Segment Start: Dataset records

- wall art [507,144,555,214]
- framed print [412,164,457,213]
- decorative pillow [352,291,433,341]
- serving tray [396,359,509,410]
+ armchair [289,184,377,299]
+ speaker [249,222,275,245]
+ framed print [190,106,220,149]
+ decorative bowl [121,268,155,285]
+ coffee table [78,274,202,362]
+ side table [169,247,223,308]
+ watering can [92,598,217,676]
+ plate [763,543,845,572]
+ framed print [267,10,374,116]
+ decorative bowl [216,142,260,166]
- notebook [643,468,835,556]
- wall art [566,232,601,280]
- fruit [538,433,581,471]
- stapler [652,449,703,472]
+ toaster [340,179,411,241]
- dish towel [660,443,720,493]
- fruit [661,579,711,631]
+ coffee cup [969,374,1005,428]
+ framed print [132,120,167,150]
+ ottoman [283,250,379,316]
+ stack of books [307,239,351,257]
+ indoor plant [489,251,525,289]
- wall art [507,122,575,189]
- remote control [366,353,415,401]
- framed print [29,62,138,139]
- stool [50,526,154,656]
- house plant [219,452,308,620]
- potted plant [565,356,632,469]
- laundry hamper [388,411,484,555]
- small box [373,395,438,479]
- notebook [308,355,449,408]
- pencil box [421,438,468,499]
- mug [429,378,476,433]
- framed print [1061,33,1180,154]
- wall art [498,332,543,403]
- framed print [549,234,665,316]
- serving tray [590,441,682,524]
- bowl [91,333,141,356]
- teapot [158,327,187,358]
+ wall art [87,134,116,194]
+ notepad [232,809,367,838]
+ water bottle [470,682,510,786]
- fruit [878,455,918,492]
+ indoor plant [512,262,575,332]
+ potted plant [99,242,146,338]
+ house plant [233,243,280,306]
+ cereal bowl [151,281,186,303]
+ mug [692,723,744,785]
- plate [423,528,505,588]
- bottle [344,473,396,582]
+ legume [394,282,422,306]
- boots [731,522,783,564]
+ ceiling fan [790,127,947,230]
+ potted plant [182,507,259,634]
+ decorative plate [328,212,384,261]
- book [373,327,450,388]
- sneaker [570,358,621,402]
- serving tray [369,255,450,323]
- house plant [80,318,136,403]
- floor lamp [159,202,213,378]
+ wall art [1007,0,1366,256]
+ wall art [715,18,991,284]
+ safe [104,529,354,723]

Segment End: Dataset records

— Exercise details —
Output the entire set of records exactly as shown.

— Response area —
- wall art [507,144,555,214]
- framed print [412,164,457,213]
- decorative pillow [352,291,433,341]
- serving tray [396,359,509,410]
+ armchair [289,184,377,299]
+ speaker [249,222,275,245]
+ framed print [190,106,220,149]
+ decorative bowl [121,268,155,285]
+ coffee table [78,274,202,362]
+ side table [169,247,223,308]
+ watering can [92,598,217,676]
+ plate [763,543,845,572]
+ framed print [267,10,374,116]
+ decorative bowl [216,142,260,166]
- notebook [643,468,835,556]
- wall art [566,232,601,280]
- fruit [538,433,581,471]
- stapler [652,449,703,472]
+ toaster [340,179,411,241]
- dish towel [660,443,720,493]
- fruit [661,579,711,631]
+ coffee cup [969,374,1005,428]
+ framed print [132,120,167,150]
+ ottoman [283,250,379,316]
+ stack of books [307,239,351,257]
+ indoor plant [489,251,525,289]
- wall art [507,122,575,189]
- remote control [366,353,415,401]
- framed print [29,62,138,139]
- stool [50,526,154,656]
- house plant [219,452,308,620]
- potted plant [565,356,632,469]
- laundry hamper [388,411,484,555]
- small box [373,395,438,479]
- notebook [308,355,449,408]
- pencil box [421,438,468,499]
- mug [429,378,476,433]
- framed print [1061,33,1180,154]
- wall art [498,332,543,403]
- framed print [549,234,665,316]
- serving tray [590,441,682,524]
- bowl [91,333,141,356]
- teapot [158,327,187,358]
+ wall art [87,134,116,194]
+ notepad [232,809,367,838]
+ water bottle [470,682,510,786]
- fruit [878,455,918,492]
+ indoor plant [512,262,575,332]
+ potted plant [99,242,146,338]
+ house plant [233,243,280,306]
+ cereal bowl [151,281,186,303]
+ mug [692,723,744,785]
- plate [423,528,505,588]
- bottle [344,473,396,582]
+ legume [394,282,422,306]
- boots [731,522,783,564]
+ ceiling fan [790,127,947,230]
+ potted plant [182,507,259,634]
+ decorative plate [328,212,384,261]
- book [373,327,450,388]
- sneaker [570,358,621,402]
- serving tray [369,255,450,323]
- house plant [80,318,136,403]
- floor lamp [159,202,213,378]
+ wall art [1007,0,1366,256]
+ wall art [715,18,991,284]
+ safe [104,529,354,723]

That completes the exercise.